◆ DOCUMENT TEXT:
━━━━━━━━━━━━━━━━━━━━

Over the last few days, Flickr Explore has been sizzling with multiple pictures of Vincent Riemersma featuring splashes in wineglasses.
We asked him to explain how he made these pictures and was willing to share this information. He kindly agreed.
Yay!
Set-Up
Building the set-up for the splash photo’s is more simple then one might think.
The main goal is to make a set-up where all the variables can be controlled to a high level.
For this purpose the glasses are glued to a shelve. The shelve is mounted on an old skate-frame. I had to add the skate-frame since sliding the shelve alone did not give the desired speed, and more importantly, did not give reproducible speed and timing results.
The skate-shelve is placed onto another inclined shelve where a metal rod is taped on to be able to release the glasses from the same position every time. That’s it.
note: one glass broke loose from the glue the last session.
Lighting
As surprising as this may seem, those photographs are only illuminated with one strobe.
The strobe is pointed at the white wall behind the set-up and sound triggered (i.e. activated when hearing a sharp noise). Because we bounce the light off the wall we get a smooth homogeneous light that will shine through the liquid onto the camera. This gives a better result than when firing directly through the glasses.
Taking The Picture
So when the picture is taken the glasses where filled, the light is dimmed, the shutter is opened with a 3 second exposure.

━━━━━━━━━━━━━━━━━━━━

◆ PROVIDED MATERIAL:
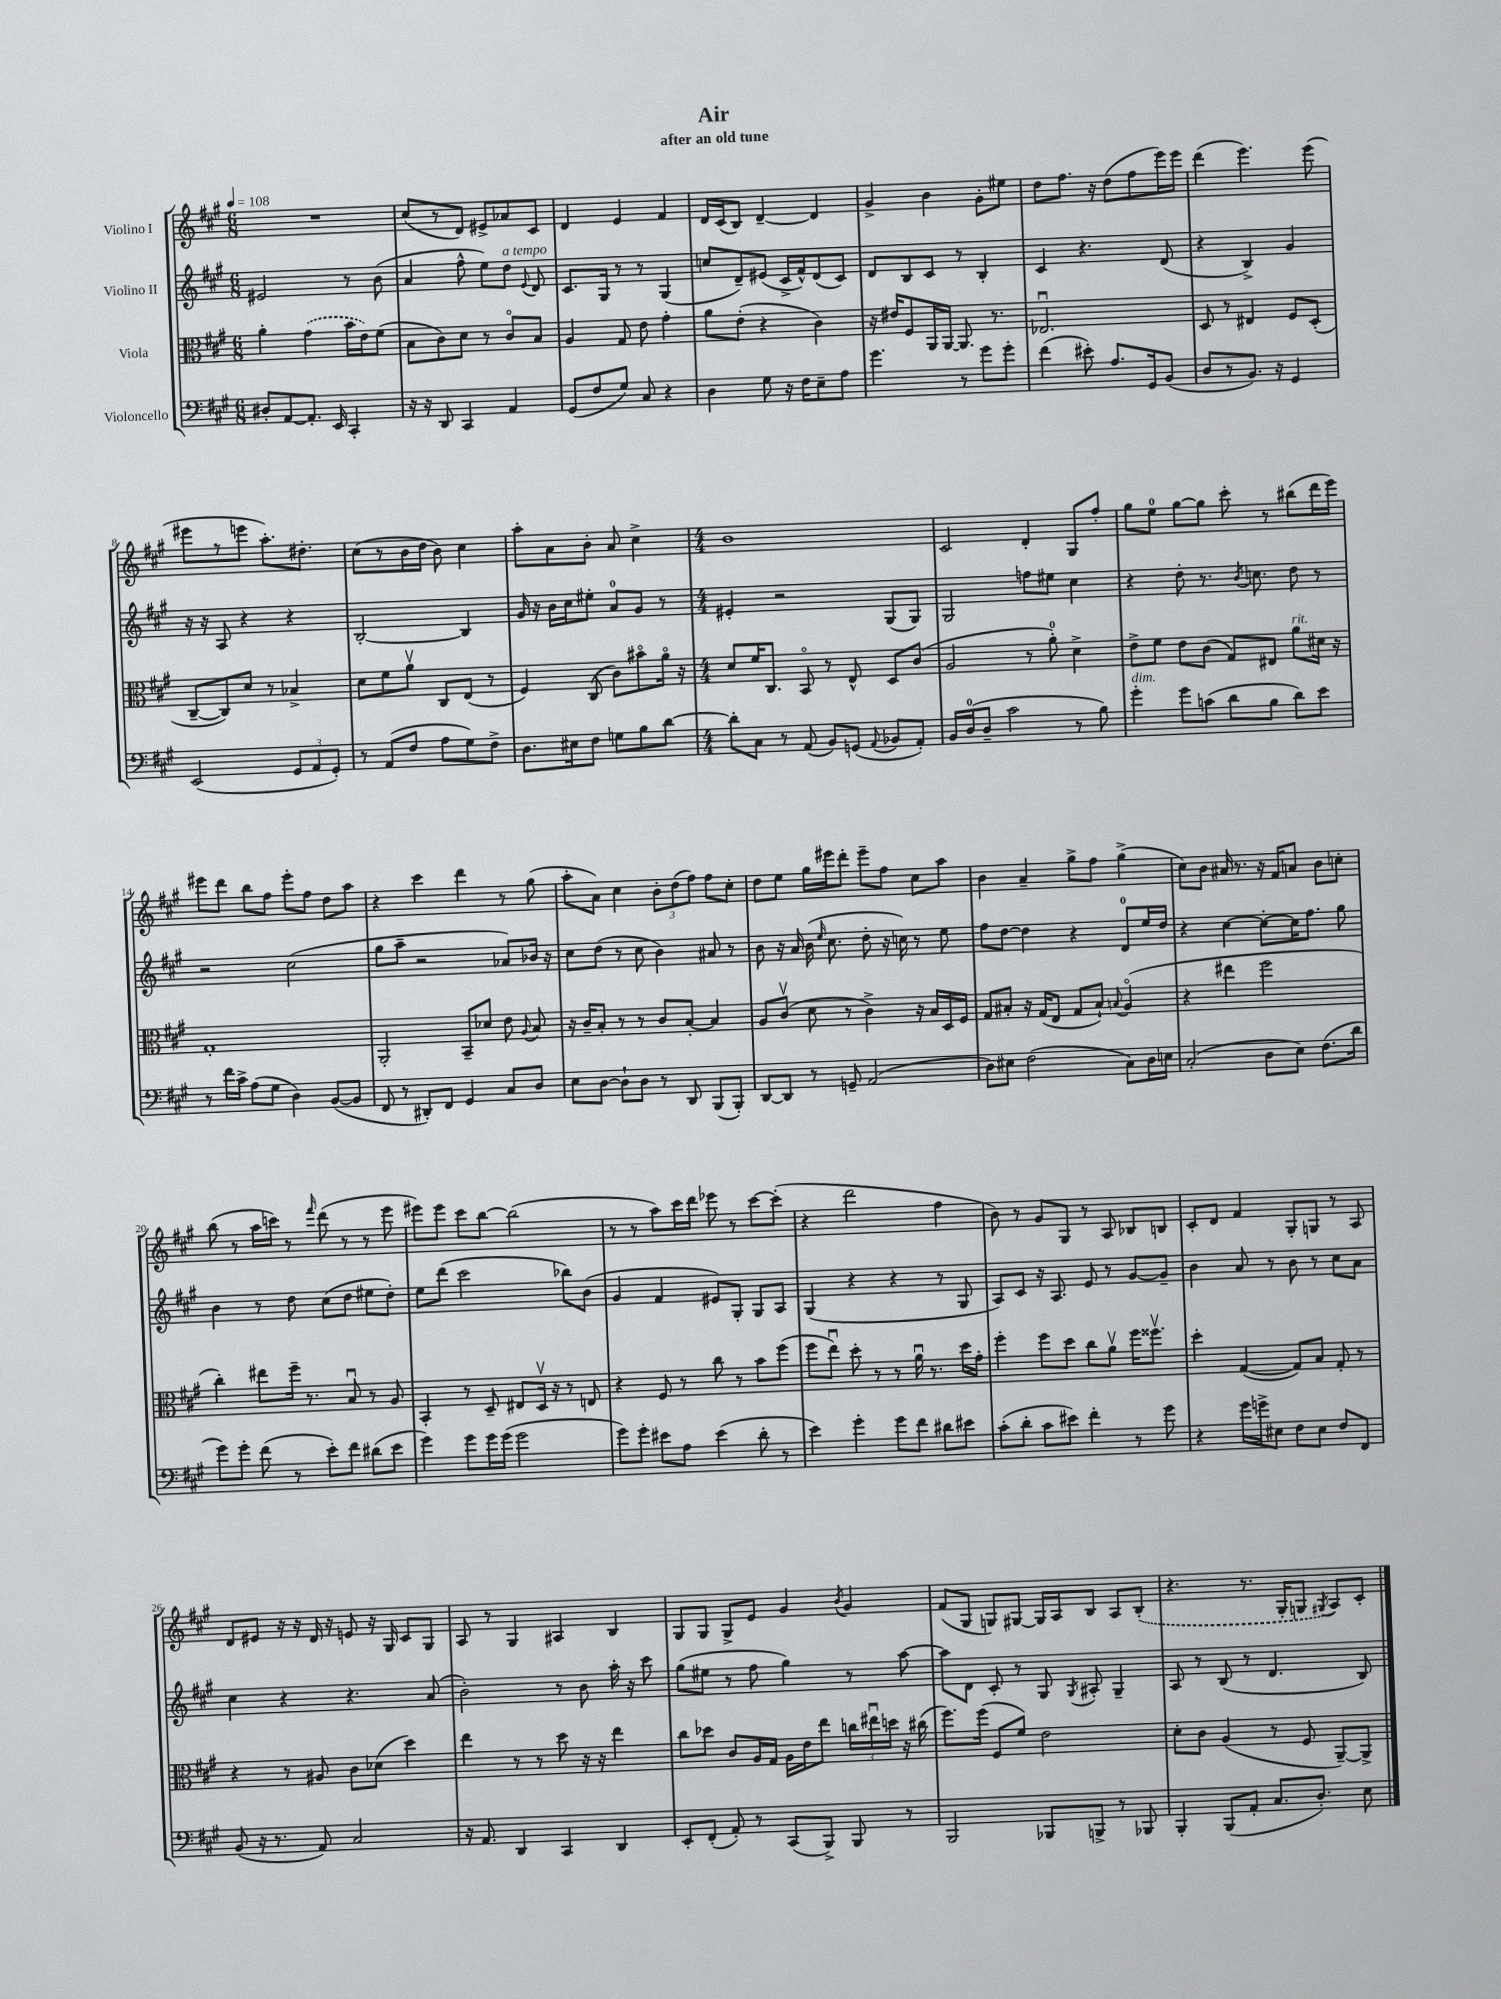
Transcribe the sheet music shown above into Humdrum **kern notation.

━━━━━━━━━━━━━━━━━━━━

◆ TASKS FOR THIS EXERCISE:
#1 List the section headings in the wineglass splash article.
#2 Please retype part of the wineglass splash article, beginning at the words "We asked him" and stopping after "the last session.".
#3 Continue the wineglass splash article from its final sentence.

◆ ANSWERS BY TASK:
#1
Set-Up
Lighting
Taking The Picture

#2
We asked him to explain how he made these pictures and was willing to share this information. He kindly agreed.
Yay!
Set-Up
Building the set-up for the splash photo’s is more simple then one might think.
The main goal is to make a set-up where all the variables can be controlled to a high level.
For this purpose the glasses are glued to a shelve. The shelve is mounted on an old skate-frame. I had to add the skate-frame since sliding the shelve alone did not give the desired speed, and more importantly, did not give reproducible speed and timing results.
The skate-shelve is placed onto another inclined shelve where a metal rod is taped on to be able to release the glasses from the same position every time. That’s it.
note: one glass broke loose from the glue the last session.

#3
The glasses are released from the marked position. Gravity pulls them down, hitting a fixed board with a sound trigger attached. Flash is triggered. Shutter closes, picture taken.
The plastic sheet is for catching up all spilled liquid which can then easily be cleaned. This works rather good, only a few drops every now and then manage to land on the floor or on objects nearby (in case the wife thinks it is a bad idea to experiment because of the mess :)
Sound Trigger (The Geeky Part)
When the shelve hits the fixed board, a piezo element detects the noise. This in turn triggers the flash using an arduino and a sound trigger solution form the hiviz.com site.
We already discussed how Hiviz can work together with arduino in a previous article on DIYP. (We also showed a solution where the arduino can shut the lights for you).
Using the Arduino (or the delay circuit from Hiviz) is beneficial since it gives the user maximum control over important parameters in high speed photography.
Playing with the delay time is important for splash photo’s because you do not want the flash to fire early when all the liquid is still in the glass. And of course, you also do not want the flash to trigger to late, when all the liquid is already on the floor.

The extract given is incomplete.